To do
From the entries below, return only the lines starting at the one that contains "Global Commission on Drug Policy. Classification" and ending at the one that contains "Global Commission on Drug Policy. Regulation: The", exactly as they stand.

Collected data

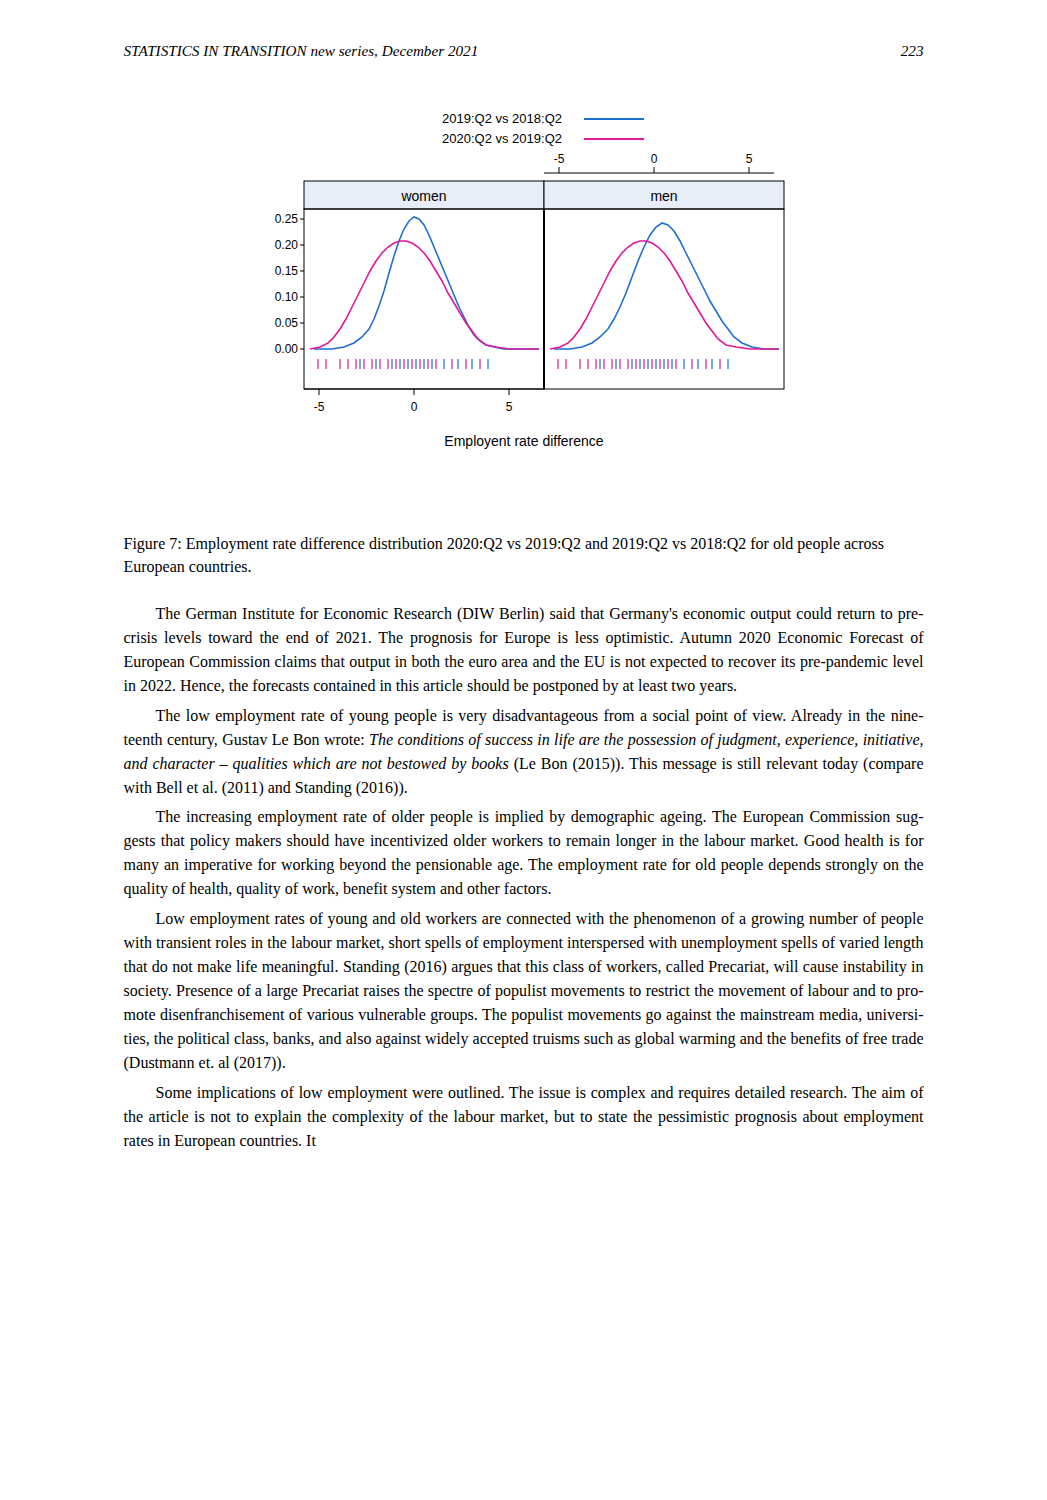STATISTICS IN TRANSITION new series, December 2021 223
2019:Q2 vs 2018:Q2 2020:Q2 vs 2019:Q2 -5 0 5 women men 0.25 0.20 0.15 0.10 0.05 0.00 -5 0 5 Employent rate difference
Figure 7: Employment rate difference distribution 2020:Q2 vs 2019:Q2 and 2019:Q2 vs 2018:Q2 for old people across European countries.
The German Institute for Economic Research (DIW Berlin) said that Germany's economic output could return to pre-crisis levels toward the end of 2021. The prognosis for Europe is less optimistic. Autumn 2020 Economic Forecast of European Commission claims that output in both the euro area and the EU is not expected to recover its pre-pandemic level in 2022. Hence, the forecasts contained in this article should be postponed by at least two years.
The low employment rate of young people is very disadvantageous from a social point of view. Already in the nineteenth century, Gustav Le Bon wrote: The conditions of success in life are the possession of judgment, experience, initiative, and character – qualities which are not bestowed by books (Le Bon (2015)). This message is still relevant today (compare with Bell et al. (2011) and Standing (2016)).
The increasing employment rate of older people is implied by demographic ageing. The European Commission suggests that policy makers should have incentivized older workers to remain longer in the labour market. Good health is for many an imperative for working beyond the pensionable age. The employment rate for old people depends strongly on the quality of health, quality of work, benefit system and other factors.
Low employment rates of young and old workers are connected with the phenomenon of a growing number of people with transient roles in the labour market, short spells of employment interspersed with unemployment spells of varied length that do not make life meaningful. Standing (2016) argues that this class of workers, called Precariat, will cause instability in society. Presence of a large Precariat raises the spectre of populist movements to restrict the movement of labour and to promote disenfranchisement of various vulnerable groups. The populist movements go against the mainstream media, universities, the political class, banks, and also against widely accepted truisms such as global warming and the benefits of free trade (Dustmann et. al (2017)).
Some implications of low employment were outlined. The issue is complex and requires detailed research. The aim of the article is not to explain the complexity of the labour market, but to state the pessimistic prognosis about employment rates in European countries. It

---

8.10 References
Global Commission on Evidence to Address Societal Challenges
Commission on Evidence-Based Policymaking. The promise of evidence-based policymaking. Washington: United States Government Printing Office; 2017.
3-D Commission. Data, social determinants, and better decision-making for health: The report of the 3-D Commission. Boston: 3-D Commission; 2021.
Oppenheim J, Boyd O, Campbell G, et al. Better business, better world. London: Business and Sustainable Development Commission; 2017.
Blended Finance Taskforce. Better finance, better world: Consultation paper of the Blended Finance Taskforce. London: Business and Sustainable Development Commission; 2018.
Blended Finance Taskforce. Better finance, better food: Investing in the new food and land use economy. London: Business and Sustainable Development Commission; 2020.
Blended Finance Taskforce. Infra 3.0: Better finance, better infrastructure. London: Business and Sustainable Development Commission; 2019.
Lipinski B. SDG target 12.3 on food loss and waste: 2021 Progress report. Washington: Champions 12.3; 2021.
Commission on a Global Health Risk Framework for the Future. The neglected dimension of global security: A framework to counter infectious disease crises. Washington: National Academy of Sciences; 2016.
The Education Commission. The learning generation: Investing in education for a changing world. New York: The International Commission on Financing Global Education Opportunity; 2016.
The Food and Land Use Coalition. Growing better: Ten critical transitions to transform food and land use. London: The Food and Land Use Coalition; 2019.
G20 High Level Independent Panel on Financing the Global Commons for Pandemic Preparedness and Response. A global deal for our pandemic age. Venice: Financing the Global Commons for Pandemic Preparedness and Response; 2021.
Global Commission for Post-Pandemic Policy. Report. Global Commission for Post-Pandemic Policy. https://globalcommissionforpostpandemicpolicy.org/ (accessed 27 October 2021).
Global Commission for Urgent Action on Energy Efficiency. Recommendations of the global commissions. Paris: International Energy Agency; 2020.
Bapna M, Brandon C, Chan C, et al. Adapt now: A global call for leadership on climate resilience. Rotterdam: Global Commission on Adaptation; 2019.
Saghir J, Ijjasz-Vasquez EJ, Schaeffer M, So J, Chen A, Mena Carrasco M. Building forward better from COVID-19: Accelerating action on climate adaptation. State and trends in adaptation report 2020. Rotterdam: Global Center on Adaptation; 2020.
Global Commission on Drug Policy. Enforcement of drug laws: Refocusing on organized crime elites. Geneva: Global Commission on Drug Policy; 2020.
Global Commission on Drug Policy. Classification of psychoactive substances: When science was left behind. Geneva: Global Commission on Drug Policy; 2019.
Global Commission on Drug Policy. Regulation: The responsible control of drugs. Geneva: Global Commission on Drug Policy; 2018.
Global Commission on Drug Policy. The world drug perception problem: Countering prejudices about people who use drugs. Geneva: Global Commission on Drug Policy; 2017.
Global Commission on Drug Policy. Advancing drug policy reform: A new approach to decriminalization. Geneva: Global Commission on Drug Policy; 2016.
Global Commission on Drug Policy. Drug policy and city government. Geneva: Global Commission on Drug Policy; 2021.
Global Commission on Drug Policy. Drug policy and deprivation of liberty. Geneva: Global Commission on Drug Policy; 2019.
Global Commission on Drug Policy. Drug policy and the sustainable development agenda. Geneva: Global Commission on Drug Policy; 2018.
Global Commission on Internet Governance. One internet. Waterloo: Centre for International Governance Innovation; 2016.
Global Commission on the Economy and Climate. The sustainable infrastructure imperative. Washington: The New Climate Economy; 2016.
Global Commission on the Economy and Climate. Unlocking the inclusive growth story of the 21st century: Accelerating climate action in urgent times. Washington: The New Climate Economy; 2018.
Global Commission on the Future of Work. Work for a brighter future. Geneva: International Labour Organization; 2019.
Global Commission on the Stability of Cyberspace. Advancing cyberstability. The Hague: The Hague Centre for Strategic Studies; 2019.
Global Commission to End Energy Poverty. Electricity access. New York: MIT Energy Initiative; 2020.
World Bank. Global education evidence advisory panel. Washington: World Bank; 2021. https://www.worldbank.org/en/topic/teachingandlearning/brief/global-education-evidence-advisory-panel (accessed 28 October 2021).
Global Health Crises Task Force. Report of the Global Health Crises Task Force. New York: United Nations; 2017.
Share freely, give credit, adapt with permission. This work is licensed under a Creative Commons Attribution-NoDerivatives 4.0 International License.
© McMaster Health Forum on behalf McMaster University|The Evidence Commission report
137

--

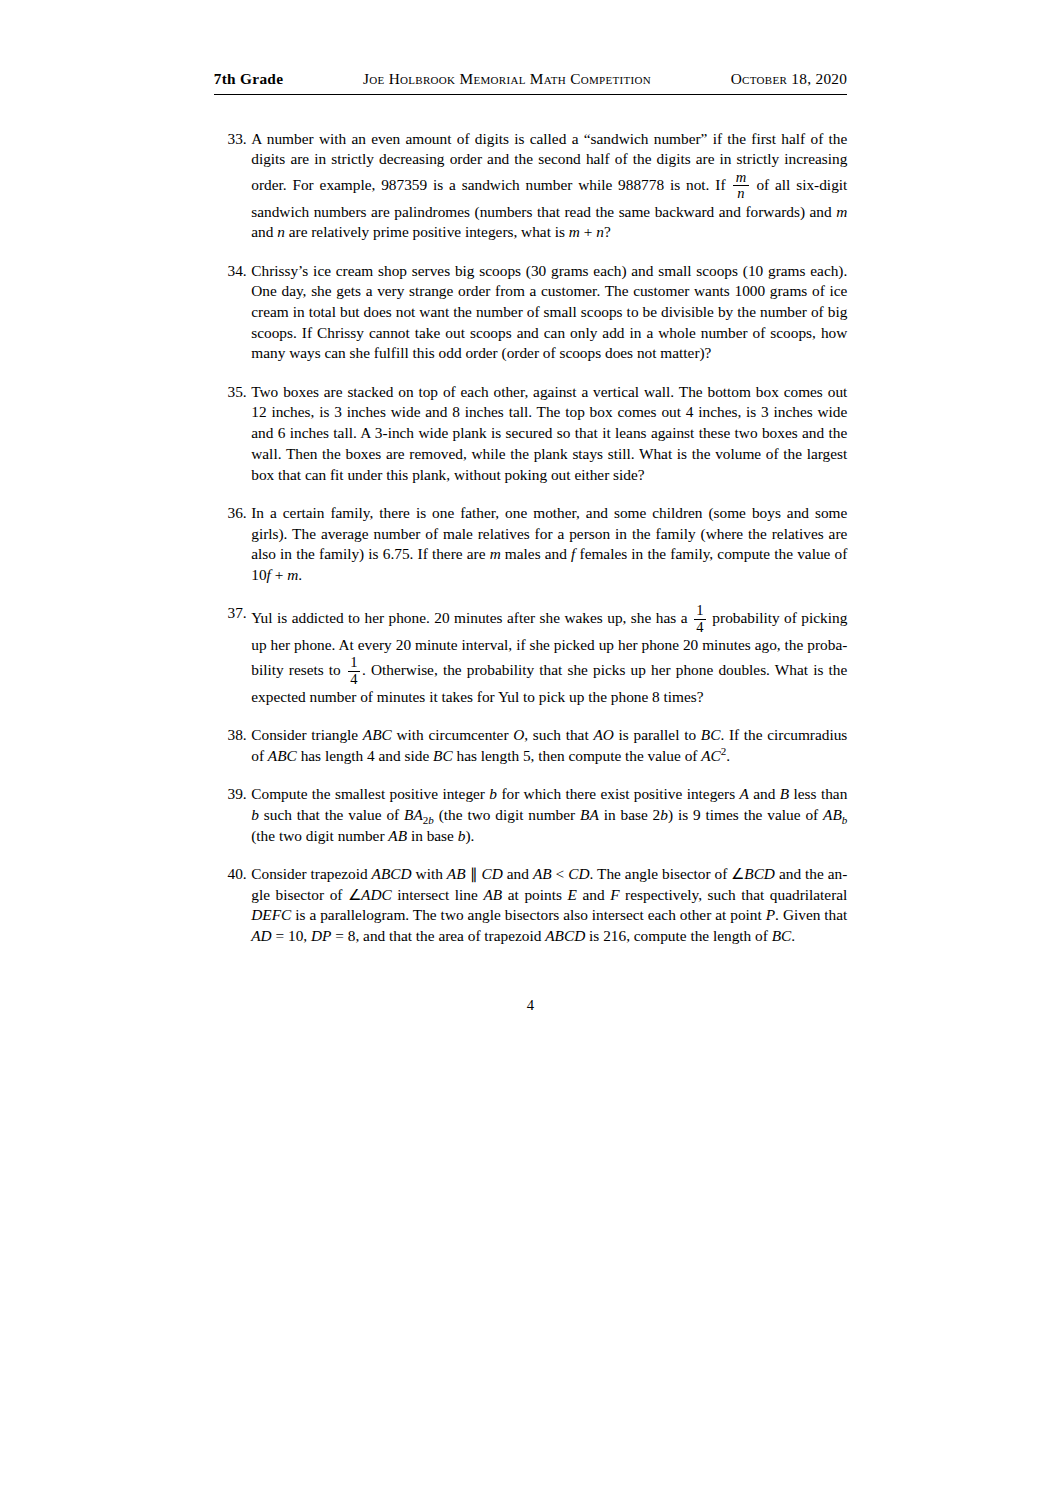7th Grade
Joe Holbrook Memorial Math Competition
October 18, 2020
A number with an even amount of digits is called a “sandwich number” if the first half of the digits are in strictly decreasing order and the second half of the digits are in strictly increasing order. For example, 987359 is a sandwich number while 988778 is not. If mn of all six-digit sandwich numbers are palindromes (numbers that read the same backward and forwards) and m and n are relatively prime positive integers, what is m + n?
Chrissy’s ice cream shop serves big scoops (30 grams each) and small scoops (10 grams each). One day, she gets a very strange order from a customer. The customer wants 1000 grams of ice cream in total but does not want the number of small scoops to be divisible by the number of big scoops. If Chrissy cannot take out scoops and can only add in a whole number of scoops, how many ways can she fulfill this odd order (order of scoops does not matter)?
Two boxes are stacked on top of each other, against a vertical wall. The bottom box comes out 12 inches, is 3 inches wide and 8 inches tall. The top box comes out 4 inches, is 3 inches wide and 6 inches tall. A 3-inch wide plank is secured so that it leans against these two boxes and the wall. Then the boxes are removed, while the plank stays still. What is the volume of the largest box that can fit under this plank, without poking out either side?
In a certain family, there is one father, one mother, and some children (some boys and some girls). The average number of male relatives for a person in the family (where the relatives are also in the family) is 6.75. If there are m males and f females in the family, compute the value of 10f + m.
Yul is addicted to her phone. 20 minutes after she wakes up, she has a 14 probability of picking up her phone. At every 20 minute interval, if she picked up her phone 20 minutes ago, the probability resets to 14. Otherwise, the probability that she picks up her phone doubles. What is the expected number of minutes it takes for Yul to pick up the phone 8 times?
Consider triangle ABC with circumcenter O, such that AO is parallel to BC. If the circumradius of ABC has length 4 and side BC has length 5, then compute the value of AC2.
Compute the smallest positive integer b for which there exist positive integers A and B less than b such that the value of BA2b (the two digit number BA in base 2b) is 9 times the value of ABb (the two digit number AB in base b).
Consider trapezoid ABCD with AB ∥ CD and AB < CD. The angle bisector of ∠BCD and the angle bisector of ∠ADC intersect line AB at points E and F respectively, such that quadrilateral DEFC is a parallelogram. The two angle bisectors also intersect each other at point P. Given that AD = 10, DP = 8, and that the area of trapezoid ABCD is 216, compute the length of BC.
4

Solution to this exercise
Global Commission on Drug Policy. Classification of psychoactive substances: When science was left behind. Geneva: Global Commission on Drug Policy; 2019.
Global Commission on Drug Policy. Regulation: The responsible control of drugs. Geneva: Global Commission on Drug Policy; 2018.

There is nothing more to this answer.